Все долго молчали. Неуспокоев курил с подчеркнутым спокойствием, медленно пуская красивые колечки. Марфа шепталась с Квашниной, Грушин опять разглядывал ладонь.

Молчание прервал Егор Парменович:

- Сидим вот, хнычем, вздыхаем, виновников ищем, а наши тракторы жмут сейчас на всю железку! На весь Казахстан, на всю Сибирь гремят!

Он положил ладонь на глаза, и перед, ним встало…

…По сопкам и долинам, мимо старых кочевничьих колодцев и степных кладбищ, мимо верблюжьих и конских черепов, чьи пустые глазницы прострелила уже молодая трава, ломятся тракторы Жангабыла. Пятьдесят дизелей, три с половиной тысячи лошадиных сил, лупят через ночь при полном освещении! И вздрагивает степь, как при землетрясении, прочь бегут звери, тучами поднимаются над речками и озерами всполохнутые птицы. А сколько таких тракторных колонн ломится сейчас по всему размету целинных земель! Полки, дивизии, армии мощных машин! Даже Уэллс не видел такое в своих фантастических, снах!..

- Вот где красота, вот где сила! - снял Егор Парменович ладонь с глаз. - Они не сядут, как мы, на мель! - Он выпрямился в кресле, прямой и строгий. - Назад, говоришь, Степан Елизарович? Не было у меня такого, чтобы назад. А придется, видно, впервые в жизни и это испытать.

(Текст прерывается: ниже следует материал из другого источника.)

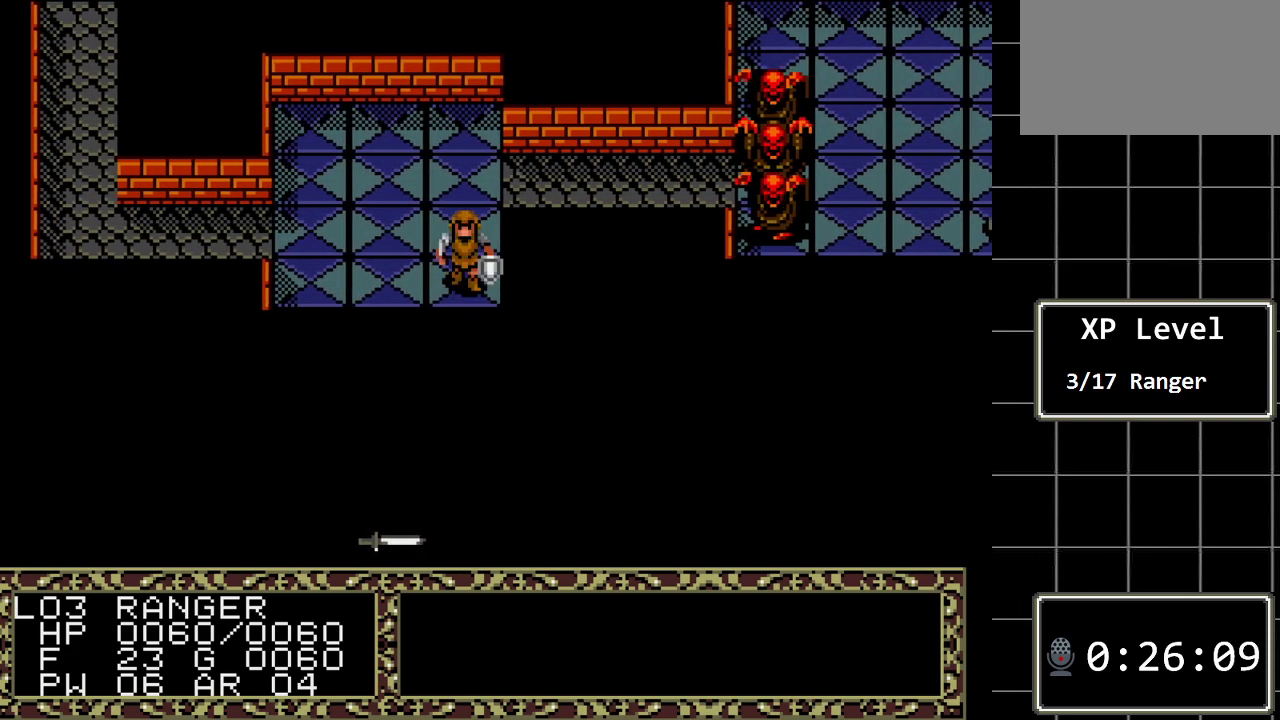
{"buttons": ["DPAD_UP"], "events": [[67, "DPAD_DOWN", "up"], [250, "A", "up"], [450, "DPAD_UP", "down"]]}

Он потянул к себе карту, почесал пальцем висок и выругался шепотом:

- Вот ведь он, вот он Жангабыл! Рукой подать! Часа четыре хода, всего и разговора. А если обратно, то ведь придется отступать до Уялы. Километров полтораста назад! Клади сутки! Потом влево повернем, на север, вот на эту дорогу…

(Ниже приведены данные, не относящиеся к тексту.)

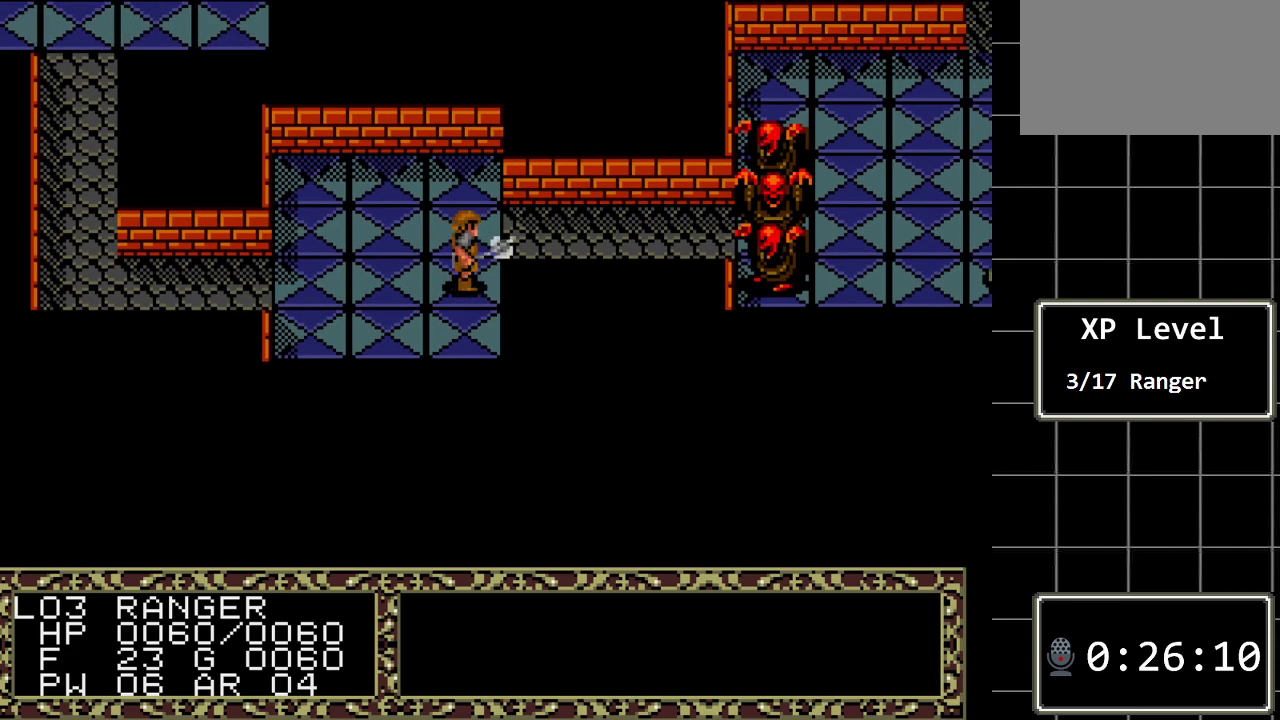
{"buttons": [], "events": [[117, "DPAD_RIGHT", "up"]]}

- Она вдвое длиннее той, которой мы шли, - сказал Грушин. Он незаметно подошел к столику и стоял за спиной директора, тоже глядя на карту.

- А это еще лишняя, сотня километров! - отодвинул Егор Парменович карту так, что она смялась. - По теперешней грязюке еще лишние сутки! А расход времени для нас невозвратимый расход! - сказал он зло, глядя почему-то на одного Неуспокоева.

Прораб со скучающим лицом, тихонько насвистывая, холил ногти напильничком.

Егор Парменович хотел что-то добавить, но в дверь постучали.

- Да, можно! - сердито крикнул он.

Дверь не открывалась. Шура открыла дверь и удивленная отступила.

Глава 14
Три ночных гостя

О свете, падавшем из автобуса, Шура увидела двух всадников на маленьких, шершавых лошаденках. Один низенький, в черной широкополой "горьковской" шляпе, в городском зимнем пальто и в солдатских кирзовых сапогах, другой высокий и тощий, как Дон-Кихот, тоже в пальто городского покроя, но подпоясан на казахский манер цветастым кушаком почти под мышками. На голове высокого была островерхая, подбитая мехом шапка с большими ушами и таким же языком, спускавшимся на спину. Такую шапку Шура видела только в учебнике истории, на хане Кубилае.

- Кто здесь начальник? - спросил низенький. - Можно его видеть?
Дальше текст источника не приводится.